**EXERCISE BRIEF:** Starting with the line that has "List each element's", retype each line down to the end of the entries below, without leaving any out or adding any.

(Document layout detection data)
= = = =
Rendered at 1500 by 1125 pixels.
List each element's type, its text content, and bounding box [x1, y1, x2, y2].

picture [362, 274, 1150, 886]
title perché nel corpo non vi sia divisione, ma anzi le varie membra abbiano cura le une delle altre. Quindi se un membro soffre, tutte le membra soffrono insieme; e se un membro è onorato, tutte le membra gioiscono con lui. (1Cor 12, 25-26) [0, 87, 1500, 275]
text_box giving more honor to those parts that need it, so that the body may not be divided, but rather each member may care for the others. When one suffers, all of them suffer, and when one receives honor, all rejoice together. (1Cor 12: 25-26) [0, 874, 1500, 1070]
= = = =
**FINAL ANSWER:**
List each element's type, its text content, and bounding box [x1, y1, x2, y2].

picture [362, 274, 1150, 886]
title perché nel corpo non vi sia divisione, ma anzi le varie membra abbiano cura le une delle altre. Quindi se un membro soffre, tutte le membra soffrono insieme; e se un membro è onorato, tutte le membra gioiscono con lui. (1Cor 12, 25-26) [0, 87, 1500, 275]
text_box giving more honor to those parts that need it, so that the body may not be divided, but rather each member may care for the others. When one suffers, all of them suffer, and when one receives honor, all rejoice together. (1Cor 12: 25-26) [0, 874, 1500, 1070]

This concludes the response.